* **Task prompt**
Copy out every line from the records that includes "labels".

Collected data
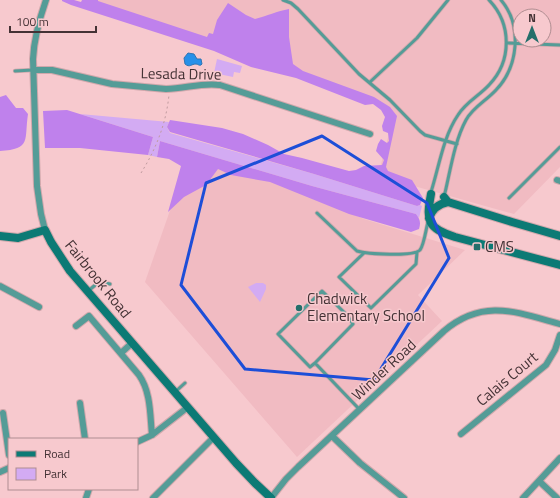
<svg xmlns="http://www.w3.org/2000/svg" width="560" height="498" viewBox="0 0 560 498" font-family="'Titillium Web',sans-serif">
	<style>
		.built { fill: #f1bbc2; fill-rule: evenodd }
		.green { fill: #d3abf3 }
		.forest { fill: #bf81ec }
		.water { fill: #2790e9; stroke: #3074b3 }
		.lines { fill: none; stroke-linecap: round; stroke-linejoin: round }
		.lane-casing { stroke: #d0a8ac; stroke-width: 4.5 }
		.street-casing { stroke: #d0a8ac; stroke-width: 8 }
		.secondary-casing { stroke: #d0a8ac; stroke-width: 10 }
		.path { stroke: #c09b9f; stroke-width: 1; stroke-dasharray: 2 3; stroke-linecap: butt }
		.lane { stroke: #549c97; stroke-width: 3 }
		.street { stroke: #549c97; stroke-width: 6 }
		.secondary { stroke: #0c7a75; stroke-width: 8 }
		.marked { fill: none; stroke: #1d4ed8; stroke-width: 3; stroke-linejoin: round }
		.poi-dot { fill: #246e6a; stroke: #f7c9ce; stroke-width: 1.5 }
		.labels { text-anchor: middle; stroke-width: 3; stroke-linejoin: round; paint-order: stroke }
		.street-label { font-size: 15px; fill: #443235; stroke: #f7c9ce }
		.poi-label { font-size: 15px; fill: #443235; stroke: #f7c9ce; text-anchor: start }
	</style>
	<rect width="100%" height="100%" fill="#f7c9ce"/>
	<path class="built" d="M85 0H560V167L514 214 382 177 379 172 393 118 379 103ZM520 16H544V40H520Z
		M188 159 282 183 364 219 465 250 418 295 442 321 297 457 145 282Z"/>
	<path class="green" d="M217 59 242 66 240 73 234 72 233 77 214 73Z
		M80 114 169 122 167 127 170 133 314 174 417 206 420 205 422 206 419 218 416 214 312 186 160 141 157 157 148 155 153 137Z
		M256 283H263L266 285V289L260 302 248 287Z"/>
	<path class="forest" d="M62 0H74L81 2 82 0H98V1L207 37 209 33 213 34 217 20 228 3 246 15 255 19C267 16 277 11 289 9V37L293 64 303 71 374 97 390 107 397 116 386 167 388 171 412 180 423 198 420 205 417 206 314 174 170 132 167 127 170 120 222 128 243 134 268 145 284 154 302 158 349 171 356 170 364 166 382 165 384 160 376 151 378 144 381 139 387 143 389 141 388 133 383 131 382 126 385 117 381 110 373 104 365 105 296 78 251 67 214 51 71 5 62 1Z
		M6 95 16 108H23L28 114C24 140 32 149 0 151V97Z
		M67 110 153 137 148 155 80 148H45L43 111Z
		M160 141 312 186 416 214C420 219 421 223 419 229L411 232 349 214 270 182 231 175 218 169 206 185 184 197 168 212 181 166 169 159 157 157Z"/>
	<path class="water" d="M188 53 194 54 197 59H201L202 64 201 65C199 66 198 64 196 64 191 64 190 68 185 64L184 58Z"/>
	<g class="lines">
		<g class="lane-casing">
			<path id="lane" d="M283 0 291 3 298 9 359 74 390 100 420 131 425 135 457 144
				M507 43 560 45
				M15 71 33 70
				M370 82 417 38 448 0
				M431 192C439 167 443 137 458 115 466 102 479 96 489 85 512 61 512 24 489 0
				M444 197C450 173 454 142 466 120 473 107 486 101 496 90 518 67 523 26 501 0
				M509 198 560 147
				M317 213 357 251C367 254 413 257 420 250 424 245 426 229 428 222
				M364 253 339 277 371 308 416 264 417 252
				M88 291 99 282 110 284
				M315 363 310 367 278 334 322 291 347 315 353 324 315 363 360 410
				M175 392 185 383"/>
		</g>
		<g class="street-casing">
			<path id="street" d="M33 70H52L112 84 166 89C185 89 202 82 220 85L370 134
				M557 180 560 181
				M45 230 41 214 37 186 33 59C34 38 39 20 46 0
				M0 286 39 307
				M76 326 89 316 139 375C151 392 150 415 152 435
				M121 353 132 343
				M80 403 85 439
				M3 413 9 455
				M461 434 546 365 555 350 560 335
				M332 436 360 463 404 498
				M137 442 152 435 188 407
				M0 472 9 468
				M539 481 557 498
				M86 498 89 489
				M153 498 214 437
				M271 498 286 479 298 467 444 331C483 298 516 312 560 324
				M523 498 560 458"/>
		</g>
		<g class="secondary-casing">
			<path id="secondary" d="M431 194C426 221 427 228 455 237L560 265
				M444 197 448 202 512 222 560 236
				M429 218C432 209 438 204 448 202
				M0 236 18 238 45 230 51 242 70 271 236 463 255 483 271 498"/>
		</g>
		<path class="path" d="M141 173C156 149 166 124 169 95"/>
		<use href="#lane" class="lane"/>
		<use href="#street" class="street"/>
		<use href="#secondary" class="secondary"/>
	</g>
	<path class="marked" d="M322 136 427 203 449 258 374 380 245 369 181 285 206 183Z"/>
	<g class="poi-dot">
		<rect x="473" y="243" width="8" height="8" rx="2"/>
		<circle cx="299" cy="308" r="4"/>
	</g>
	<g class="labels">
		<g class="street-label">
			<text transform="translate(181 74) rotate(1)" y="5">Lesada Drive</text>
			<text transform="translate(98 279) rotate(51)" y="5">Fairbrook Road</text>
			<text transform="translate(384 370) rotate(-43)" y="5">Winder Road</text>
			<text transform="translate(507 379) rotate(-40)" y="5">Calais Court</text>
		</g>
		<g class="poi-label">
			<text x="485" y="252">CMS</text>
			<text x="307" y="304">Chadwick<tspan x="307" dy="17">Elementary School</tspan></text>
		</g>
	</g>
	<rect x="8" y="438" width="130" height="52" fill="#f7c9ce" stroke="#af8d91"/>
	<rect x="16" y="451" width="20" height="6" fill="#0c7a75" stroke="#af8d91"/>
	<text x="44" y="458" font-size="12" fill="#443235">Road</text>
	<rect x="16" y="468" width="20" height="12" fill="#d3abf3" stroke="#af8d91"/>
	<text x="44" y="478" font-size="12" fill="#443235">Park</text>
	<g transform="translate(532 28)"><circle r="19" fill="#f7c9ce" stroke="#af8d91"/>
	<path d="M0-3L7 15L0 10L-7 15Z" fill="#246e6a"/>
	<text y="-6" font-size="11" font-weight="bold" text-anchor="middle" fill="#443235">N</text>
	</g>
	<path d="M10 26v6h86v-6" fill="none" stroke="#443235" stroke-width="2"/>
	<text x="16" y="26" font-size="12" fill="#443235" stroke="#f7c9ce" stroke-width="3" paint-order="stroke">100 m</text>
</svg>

* **Exercise answer**
		.labels { text-anchor: middle; stroke-width: 3; stroke-linejoin: round; paint-order: stroke }
	<g class="labels">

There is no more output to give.